The method in line 02 is the common implementation of the RaisePropertyChanged pattern; a helper method (line 04) is used to notify if the property exists. The method in line 03 is an enhanced approach, the one mentioned before, that removes the need to pass property names in strings.

The implementation

Just a minor change in our CustomerViewModel is required to get it working with the new abstract class; with two lines, we will have our application working.

public class CustomerViewModel
01      : ViewModelBase
{

    ...

    private void Refresh()
    {
        var result = CustomerServiceAdapter.Execute(s => s.FindAll());
        Model = new CustomerModel { NewCustomerOperation = new CustomerDto(), 
                                    CustomerList = result.Customers};
        
02      RaisePropertyChanged(() => Model);
    }
}

The first change is that CustomerViewModel now inherits from ViewModelBase (line 01), easy. The other change is when we want to notify the View that the Model has changed; this occurs when the FindAll method is called in the Refresh method. Line 02 indicates how this is achieved, a Lambda Expression is used to indicate which property of the ViewModel has been updated, in our case, Model. This is the only thing the View requires to be refreshed.

If we now execute the client and we enter some customer details like we did in the previous chapter, this time when the Save button is pressed, we can see how the client is refreshed and it displays the correct data in the grid. It is worth noting how the application looks after the New Customer controls; the Refresh method assigns a new blank instance of CustomerDto to the Model.NewCustomerOperation property which automatically resets the entered values, isn't it nice?

Chapter summary

There is not more to discuss about the INotifyPropertyChanged pattern; it is simple and slick, which is good news. At this point, we have our application running.
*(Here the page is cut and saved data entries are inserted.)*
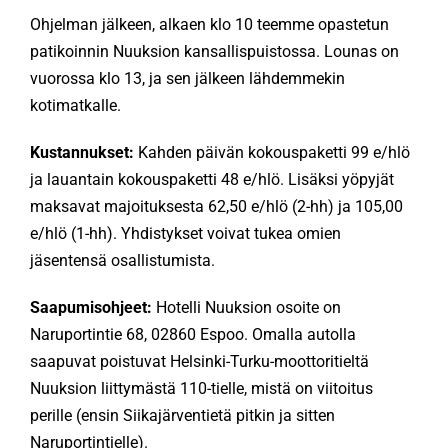
Ohjelman jälkeen, alkaen klo 10 teemme opastetun
patikoinnin Nuuksion kansallispuistossa. Lounas on
vuorossa klo 13, ja sen jälkeen lähdemmekin
kotimatkalle.
Kustannukset:
Kahden päivän kokouspaketti 99 e/hlö
ja lauantain kokouspaketti 48 e/hlö. Lisäksi yöpyjät
maksavat majoituksesta 62,50 e/hlö (2-hh) ja 105,00
e/hlö (1-hh). Yhdistykset voivat tukea omien
jäsentensä osallistumista.
Saapumisohjeet:
Hotelli Nuuksion osoite on
Naruportintie 68, 02860 Espoo. Omalla autolla
saapuvat poistuvat Helsinki-Turku-moottoritieltä
Nuuksion liittymästä 110-tielle, mistä on viitoitus
perille (ensin Siikajärventietä pitkin ja sitten
Naruportintielle).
This is a major milestone in our series, it means we are in a position to demonstrate to our client our work; we are ready to engage them in an effective and productive manner; we could arrange workshops with the key users to demonstrate the new functionality. Try to convince them to use the application; as we mentioned, they can execute the application from a USB stick if required, it could not be any easier. And if you are lucky, they might start logging defects and enhancements in your ticket system. You may get busy at this stage, but be sure, you will get no major surprises for when the project reaches the UAT stage.

The next chapter is critical in the design of our application, Dependency Injection will be introduced in our solution. We need to remove the references to the server components in our client. Once we cover DI, we will be ready for covering the NHibernate and the WCF implementations. But remember, we don't need those two to gather the business requirements in an effective manner.